The French high jewelry designer Emmanuel Tarpin has long regarded nature as his leading source of inspiration, and earthbound elements — lush florals, curvaceous vines, winged insects — have been his main focus.

But his first philanthropic partnership has redirected his creative vision toward the marine environment. Mr. Tarpin has committed to selling several of his one-of-a-kind jewels to support the work of Coral Gardeners, a nongovernmental organization based in Moorea, French Polynesia, whose mission is to create a global movement to save coral reefs. An avid diver, he first heard of the organization from an instructor about a year ago.

In a recent video interview, he said 80 percent of the proceeds from jewels that evoke “the sea, the coral, the underwater universe” would go to Coral Gardeners. And, at least for now, he has not fixed the number of jewels to be sold.

“It’s a long-term relationship,” Mr. Tarpin said. “I want to do something significant.”

The first of the creations, introduced in September, was a jellyfish brooch composed of rock crystal, diamonds and titanium. Mr. Tarpin said that it would be followed soon by earrings in aluminum, gold and diamonds with an undulating form reminiscent of coral. And an asymmetrical pair of earrings that echoes the color gradient found in the Moorea lagoon and features a spectrum of sapphires, emeralds, Paraiba tourmalines and aquamarines is in the works, too.
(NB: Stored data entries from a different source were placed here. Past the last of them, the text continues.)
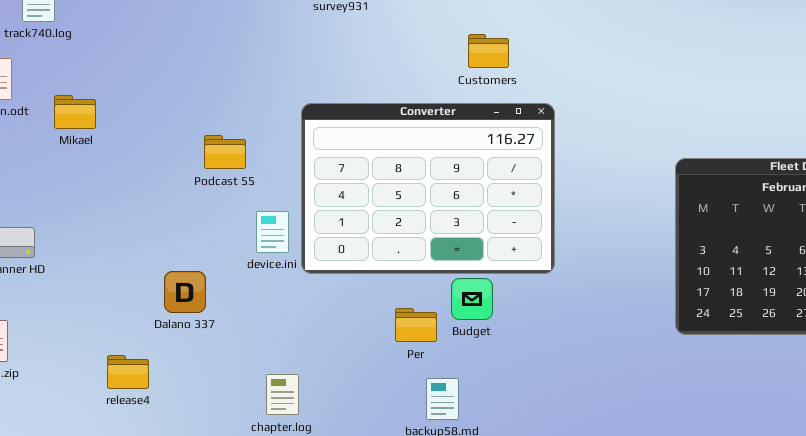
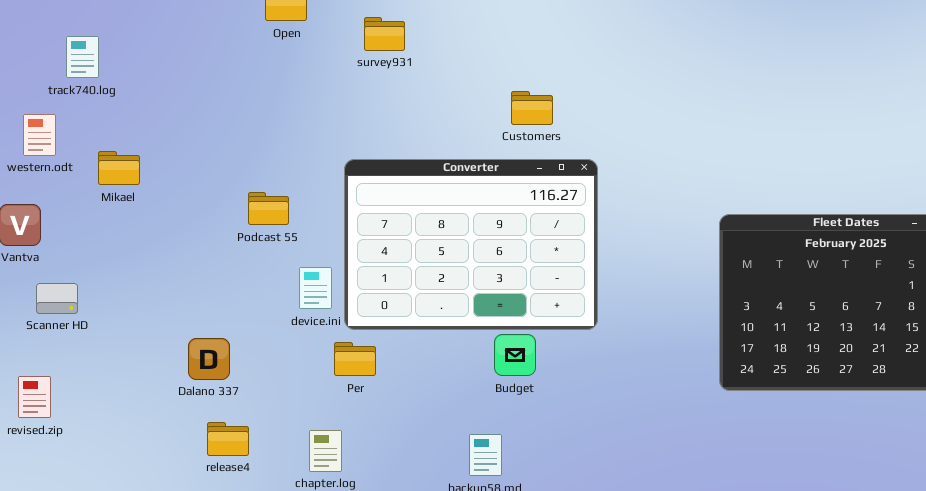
Dalano 337: [164,271,206,313] -> [188,338,230,380], moved
Per: [395,308,437,342] -> [334,342,376,376], moved
release4: [107,355,149,389] -> [207,422,249,456], moved

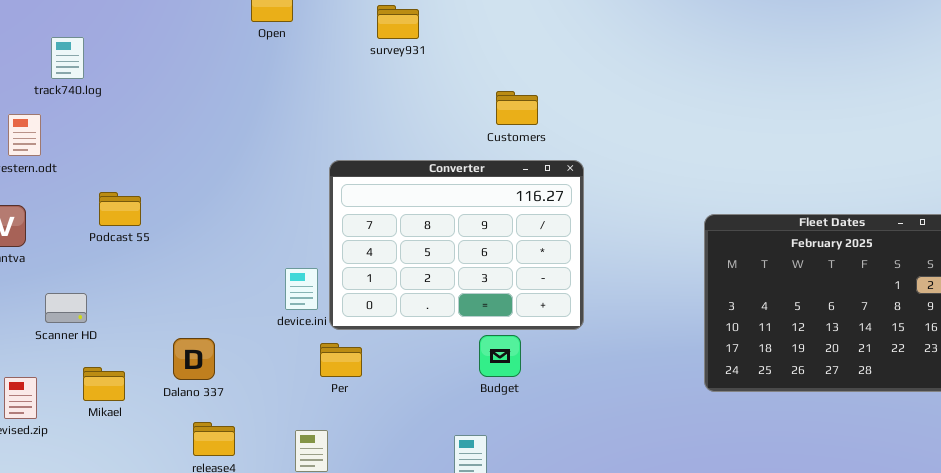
survey931: [364,17,405,51] -> [377,5,419,39], moved
Mikael: [98,151,140,185] -> [83,367,125,401], moved
Podcast 55: [248,192,289,225] -> [99,192,141,226], moved
Scanner HD: [36,283,78,314] -> [45,293,87,323], moved

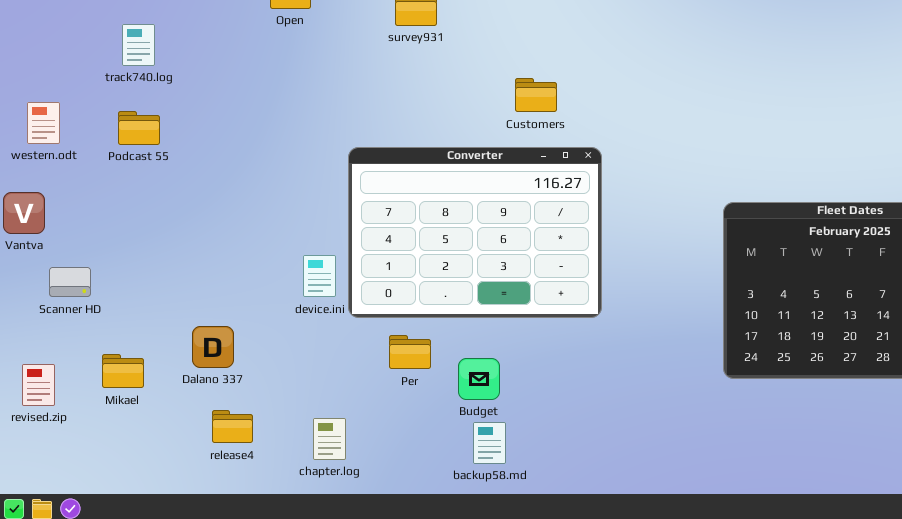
track740.log: [51,37,84,79] -> [122,24,155,66], moved
Podcast 55: [99,192,141,226] -> [118,111,160,145], moved
Scanner HD: [45,293,87,323] -> [49,267,91,297], moved
Budget: [479,335,521,377] -> [458,358,500,400], moved
Per: [320,343,362,377] -> [389,335,431,369], moved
As with all of Mr. Tarpin’s work, pieces are available only by appointment, and prices are given on application.

The designer said he had immersed himself in the partnership in every sense. In September, he traveled to the organization’s base of operations in French Polynesia and went on dives to its underwater coral nurseries.

Titouan Bernicot, Coral Gardeners’ founder and chief executive, has an affinity for the jewelry world. His parents were pearl farmers, and he grew up on a remote island in Moorea. From that close vantage, he has witnessed the deterioration of the coral reef, which led him to start the organization in 2017.

“The coral reef is the rainforest of the sea and home for a quarter of all the marine species we know,” Mr. Bernicot said in a video interview. “It has been on the planet for 400 million years, and in just 40 years, we have lost half of it.” To counteract the damage, the organization cultivates coral fragments, replants them and monitors their growth.

Coral Gardeners considers the collaboration with Mr. Tarpin to have come at a critical moment. “We have planted 30,000 corals back onto the damaged reef, and we are on the road to plant one million resilient corals all around the world before the end of 2025,” Mr. Bernicot said. “It’s time to scale up.” Locations in Fiji, Thailand, Indonesia and Puerto Rico are being planned.

Even those without a five-figure jewelry budget can contribute to the effort through the organization’s replanting program, which requires a minimum donation of $29. “Anyone can adopt a coral in our nursery,” Mr. Bernicot said.